Sunday, December 16, 2018

Atlas Poetica, Number 35, November 2018

A lovely review of Stacking Stones: An Anthology of Short Sequences (ed. M. Kei) by Charles D. Tarlton.

The following sequence was included in the review:


spectral

in the space
between wakefulness
and dreaming
my sister sings songs
I have yet to write

my dreamscapes
haunted by green spirals
of aurora
these memories of you
conjured out of light

last night
I dreamt of things
fantastical
this morning, my life
so dull and drear

night after night
this recurring dream
the universe
is telling me something
I do not understand


This four-tanka sequence works differently from those discussed above. Here the poet leaps from one tanka to the next, bringing forward always the idea of dreaming. The title, spectral, connotes both a dream or ghostly realm and the spectrum of colors, as in a rainbow or artist's palette. The first tanka finds the poet midway between awake and dreaming, the second takes us into a nostalgic dream with colors, the third contrasts the wonder of the "dreamscape" with the banality of real life, and then we learn it happens every night, leaving the poet to wonder if

the universe
is telling me something
I do not understand

The poem works by gradually revealing more and more of the reality in (behind?) the dream world. In the end the dreams are mildly debunked, ordinary reality and the waking mind seemingly back in charge, but in the last tanka a whole new set of questions appears. Maybe the dreamscape is really about something bigger than the dreamer?

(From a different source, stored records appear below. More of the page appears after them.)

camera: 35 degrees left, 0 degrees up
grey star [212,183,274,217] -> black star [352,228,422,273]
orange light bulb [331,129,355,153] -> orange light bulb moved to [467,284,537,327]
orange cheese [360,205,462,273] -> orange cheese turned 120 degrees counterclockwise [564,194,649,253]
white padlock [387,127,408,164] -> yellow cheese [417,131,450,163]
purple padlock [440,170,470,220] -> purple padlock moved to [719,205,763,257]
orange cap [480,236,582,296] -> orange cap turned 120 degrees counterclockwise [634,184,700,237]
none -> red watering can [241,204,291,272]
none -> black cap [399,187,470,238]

The syllabic form working in these four tanka seems to be a modified version of the S/L/S/L/L pattern, but applied pretty loosely. In the first tanka, the count is 3/5/3/5/5; the second is 2/4/4/5/4; and the fourth is 4/5/4/6/6. Now, all of these indicate a tendency or preference toward some definite tanka structure, some irreverent set of rules that, whatever they are, can be honored in the breach. Perhaps, however, it is no accident that the third stanza is the most pivotal, straddling the dream world and reality. The others are all more loosely conventional, but this one more rudely makes long and short identical, if you will, and keeps everything short.

The sequence spectral is ghostly, with memories caught in the blurred line between present and future, weaving dream-memories where light and image coalesce, and bluntly invoking the harsher waking morning. The poet ends up standing at the edge of that abyss Nietzsche was probably talking about when he wrote:

He who fights with monsters should look to it that he himself does not become a monster. And if you gaze long into an abyss, the abyss also gazes into you.